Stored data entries
· · · · · · ·
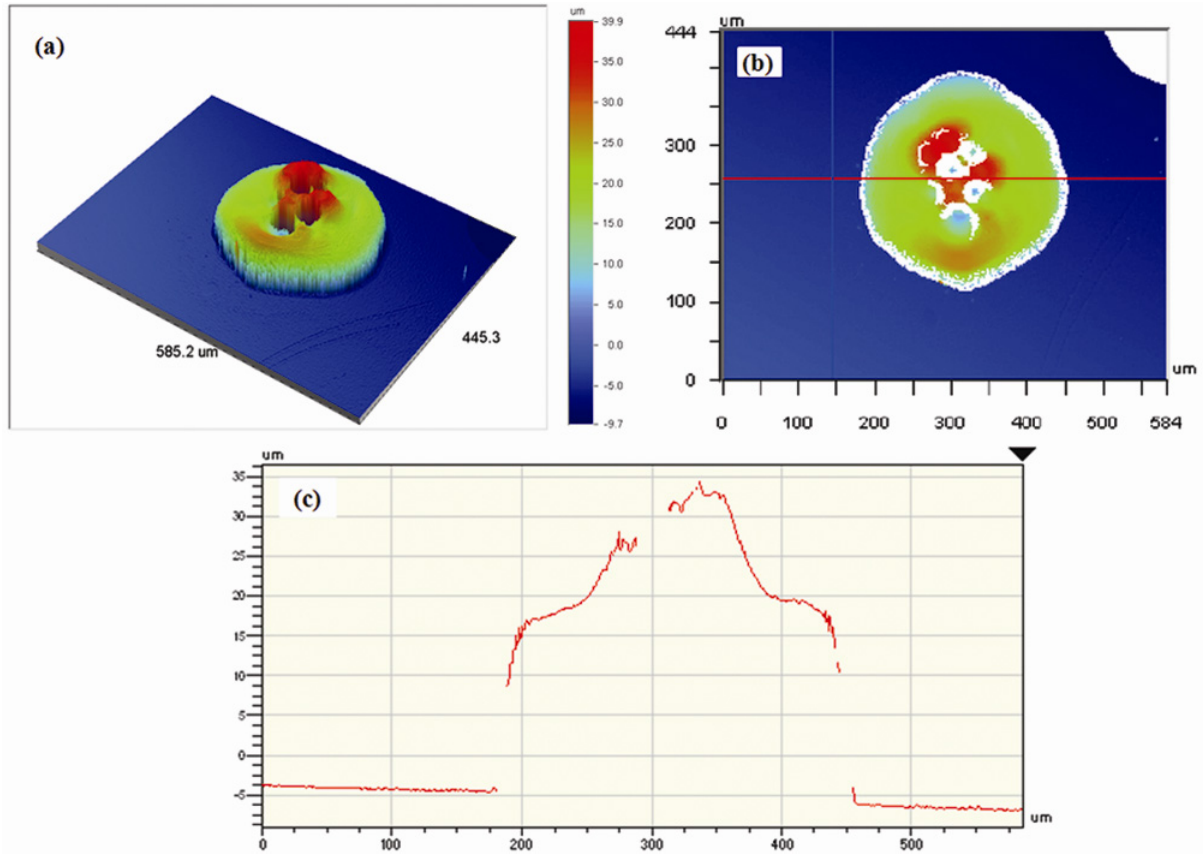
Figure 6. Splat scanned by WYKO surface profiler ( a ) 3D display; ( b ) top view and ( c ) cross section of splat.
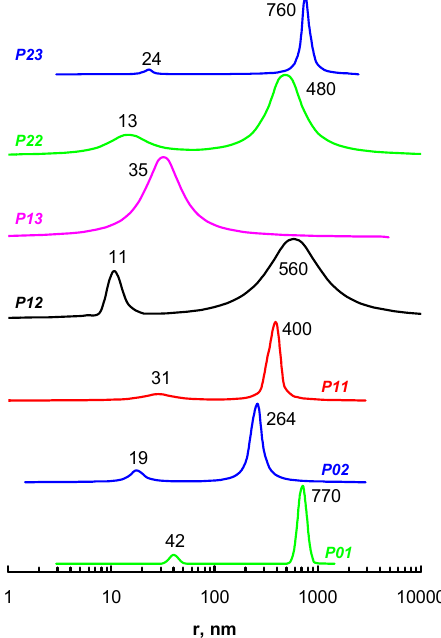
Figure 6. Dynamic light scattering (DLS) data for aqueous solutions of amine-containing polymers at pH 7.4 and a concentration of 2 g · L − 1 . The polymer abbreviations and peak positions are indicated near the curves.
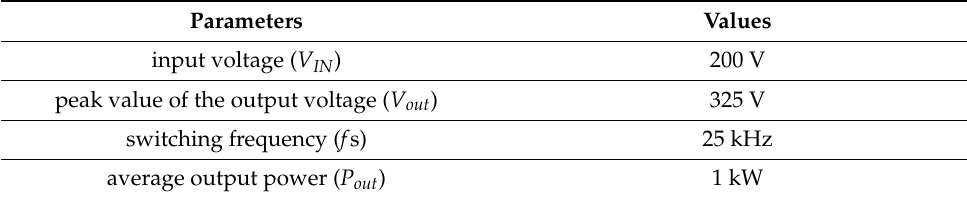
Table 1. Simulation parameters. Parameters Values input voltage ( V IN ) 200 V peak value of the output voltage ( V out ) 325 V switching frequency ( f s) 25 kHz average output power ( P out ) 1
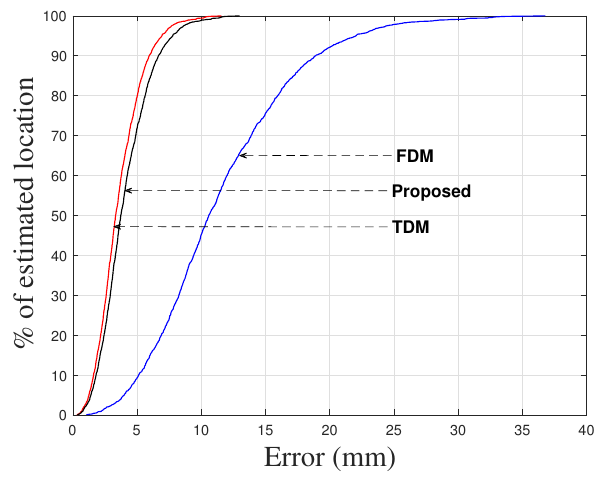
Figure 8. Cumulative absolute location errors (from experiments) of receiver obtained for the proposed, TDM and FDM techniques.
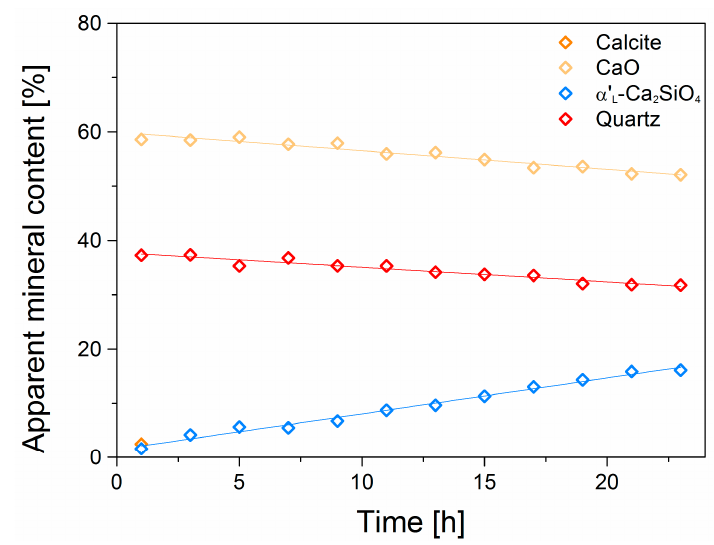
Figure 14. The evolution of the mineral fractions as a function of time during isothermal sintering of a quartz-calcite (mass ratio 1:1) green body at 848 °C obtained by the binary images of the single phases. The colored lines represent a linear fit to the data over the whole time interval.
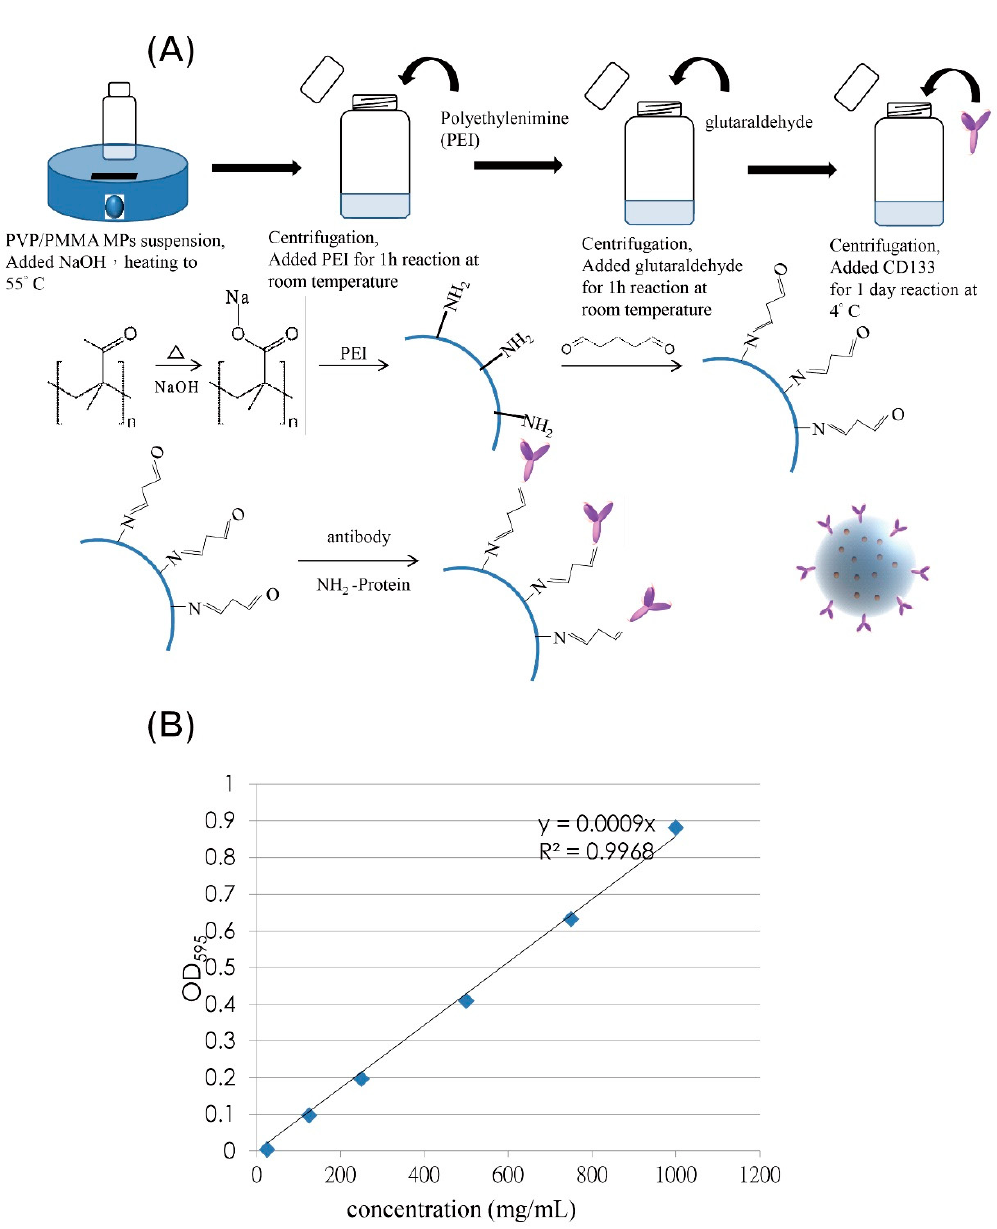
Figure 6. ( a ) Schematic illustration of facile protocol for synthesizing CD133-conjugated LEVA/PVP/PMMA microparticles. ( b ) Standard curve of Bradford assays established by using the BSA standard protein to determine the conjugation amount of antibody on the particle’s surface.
· · · · · · ·
## What the task requires
Each line above should be returned exactly as it stands, minus any pictures.

## Solution to the problem
Figure 6. Splat scanned by WYKO surface profiler ( a ) 3D display; ( b ) top view and ( c ) cross section of splat.
Figure 6. Dynamic light scattering (DLS) data for aqueous solutions of amine-containing polymers at pH 7.4 and a concentration of 2 g · L − 1 . The polymer abbreviations and peak positions are indicated near the curves.
Table 1. Simulation parameters. Parameters Values input voltage ( V IN ) 200 V peak value of the output voltage ( V out ) 325 V switching frequency ( f s) 25 kHz average output power ( P out ) 1
Figure 8. Cumulative absolute location errors (from experiments) of receiver obtained for the proposed, TDM and FDM techniques.
Figure 14. The evolution of the mineral fractions as a function of time during isothermal sintering of a quartz-calcite (mass ratio 1:1) green body at 848 °C obtained by the binary images of the single phases. The colored lines represent a linear fit to the data over the whole time interval.
Figure 6. ( a ) Schematic illustration of facile protocol for synthesizing CD133-conjugated LEVA/PVP/PMMA microparticles. ( b ) Standard curve of Bradford assays established by using the BSA standard protein to determine the conjugation amount of antibody on the particle’s surface.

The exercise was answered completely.